### Extrait du document
:::::

Les industriels devront faire preuve de la plus grande transparence à notre égard. Aujourd'hui, je n'ai pas d'inquiétude sur notre capacité à projeter un groupement interarmes Scorpion à l'horizon de 2021. Je suis conscient que tout programme industriel peut accuser des retards, mais il est indispensable que nous en soyons avertis afin que nous puissions nous organiser et y faire face. Nous devons créer un niveau de gouvernance commun, assorti d'indicateurs, afin d'avancer tous au même rythme et d'atteindre ensemble l'objectif.

J'en viens au soutien et à la gouvernance des crédits. Ce sujet est à la main du chef d'état-major des armées, avec les deux autres grands subordonnés de la ministre que sont le secrétaire général pour l'administration et le délégué général pour l'armement. Je vous ferai part de mon sentiment personnel. La réorganisation qui a prévalu dans notre ministère il y a quelques années avait du sens dans le cadre d'une pression budgétaire forte et d'une déconstruction. À titre d'illustration, les tableaux d'avancement ont été réduits de façon homothétique, ce qui donnait l'assurance d'atteindre la cible – et accessoirement, d'éviter les récriminations. Il a par ailleurs été choisi d'organiser le ministère en silos, afin d'assurer un meilleur pilotage des ressources. Une fois encore, je suis convaincu que cette réforme avait du sens et que nous ne reviendrons fondamentalement pas en arrière.

Je pense en revanche que dans le cadre d'une reconstruction, et au vu de l'augmentation programmée des ressources budgétaires, cette gouvernance des crédits – qui a en partie rempli les fonctions que l'on attendait d'elle en déconstruction – est insuffisamment adaptée à notre besoin de consommer utilement les crédits budgétaires qui nous sont alloués, en répondant aux attentes fortes de nos soldats.

Prenons l'exemple de l'infrastructure, et plus particulièrement de son volet touchant à la vie courante de nos soldats. Autant il est logique que les infrastructures opérationnelles importantes soient confiées à des grands experts du domaine, autant les opérations courantes – repeindre un couloir, remplacer la tapisserie d'une chambre ou changer une serrure – n'ont pas besoin d'être sous-traitées à des entreprises privées. En accordant un budget au chef de corps, nous sommes parfaitement capables d'assurer la maintenance courante de nos emprises et de nos infrastructures.

:::::

### Données enregistrées
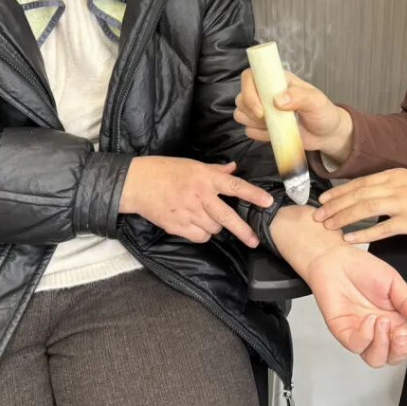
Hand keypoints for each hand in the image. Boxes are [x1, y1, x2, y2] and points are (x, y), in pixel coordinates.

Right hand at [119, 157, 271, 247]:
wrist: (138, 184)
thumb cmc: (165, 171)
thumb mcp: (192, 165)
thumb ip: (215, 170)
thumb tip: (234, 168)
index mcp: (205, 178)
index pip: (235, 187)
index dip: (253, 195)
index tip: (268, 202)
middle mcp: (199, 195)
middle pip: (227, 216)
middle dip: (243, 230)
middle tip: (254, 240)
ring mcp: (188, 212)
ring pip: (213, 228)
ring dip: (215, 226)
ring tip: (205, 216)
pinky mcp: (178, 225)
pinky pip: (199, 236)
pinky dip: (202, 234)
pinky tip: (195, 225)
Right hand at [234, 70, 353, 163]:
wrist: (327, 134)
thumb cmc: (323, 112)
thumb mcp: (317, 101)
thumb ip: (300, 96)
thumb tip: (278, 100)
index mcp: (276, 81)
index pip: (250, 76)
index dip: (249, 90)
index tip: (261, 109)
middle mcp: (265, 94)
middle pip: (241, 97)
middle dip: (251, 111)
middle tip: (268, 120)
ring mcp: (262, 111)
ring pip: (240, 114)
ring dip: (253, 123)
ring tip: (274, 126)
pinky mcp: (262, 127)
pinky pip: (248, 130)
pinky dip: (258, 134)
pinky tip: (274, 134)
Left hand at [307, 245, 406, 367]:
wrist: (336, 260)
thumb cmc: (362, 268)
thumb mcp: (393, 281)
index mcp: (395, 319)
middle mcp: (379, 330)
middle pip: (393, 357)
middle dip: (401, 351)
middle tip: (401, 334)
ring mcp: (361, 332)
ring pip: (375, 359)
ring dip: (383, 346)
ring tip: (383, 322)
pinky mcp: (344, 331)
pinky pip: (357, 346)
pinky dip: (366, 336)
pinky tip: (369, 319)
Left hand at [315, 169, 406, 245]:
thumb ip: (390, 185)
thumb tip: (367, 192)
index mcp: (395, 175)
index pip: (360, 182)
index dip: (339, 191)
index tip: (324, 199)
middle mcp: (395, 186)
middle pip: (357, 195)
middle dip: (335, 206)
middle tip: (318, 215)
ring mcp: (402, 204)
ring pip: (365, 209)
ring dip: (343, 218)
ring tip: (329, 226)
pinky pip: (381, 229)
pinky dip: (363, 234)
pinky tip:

:::::

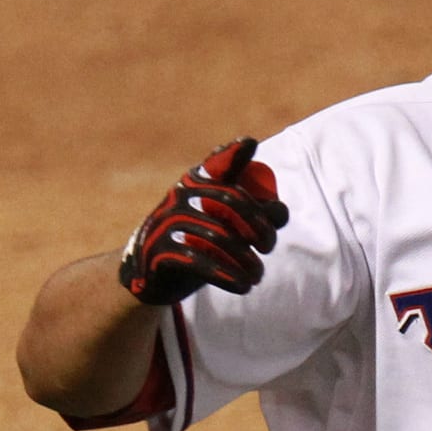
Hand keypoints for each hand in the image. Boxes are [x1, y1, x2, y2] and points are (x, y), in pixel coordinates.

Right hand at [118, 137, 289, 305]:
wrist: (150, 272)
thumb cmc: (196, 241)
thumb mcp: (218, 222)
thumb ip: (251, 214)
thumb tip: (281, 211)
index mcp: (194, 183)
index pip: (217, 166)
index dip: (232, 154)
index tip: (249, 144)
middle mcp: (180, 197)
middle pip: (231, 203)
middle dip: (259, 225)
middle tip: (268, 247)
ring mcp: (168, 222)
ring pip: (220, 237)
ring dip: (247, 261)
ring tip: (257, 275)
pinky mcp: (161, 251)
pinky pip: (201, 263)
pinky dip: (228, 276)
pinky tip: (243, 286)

:::::

### Consigne A
D'après l'extrait du document, à quel horizon la capacité à projeter un groupement interarmes Scorpion ne suscite-t-elle pas d'inquiétude ?
### Consigne B
Recopiez tout le passage de l'extrait du document qui va de « Les industriels devront » jusqu'à « d'atteindre ensemble l'objectif. ».
### Consigne C
Dans l'extrait du document, quelles opérations courantes sont citées comme n'ayant pas besoin d'être confiées à des entreprises privées ? Donnez-les toutes.

### Corrigé A
À l'horizon de 2021.

### Corrigé B
Les industriels devront faire preuve de la plus grande transparence à notre égard. Aujourd'hui, je n'ai pas d'inquiétude sur notre capacité à projeter un groupement interarmes Scorpion à l'horizon de 2021. Je suis conscient que tout programme industriel peut accuser des retards, mais il est indispensable que nous en soyons avertis afin que nous puissions nous organiser et y faire face. Nous devons créer un niveau de gouvernance commun, assorti d'indicateurs, afin d'avancer tous au même rythme et d'atteindre ensemble l'objectif.

### Corrigé C
Repeindre un couloir, remplacer la tapisserie d'une chambre et changer une serrure.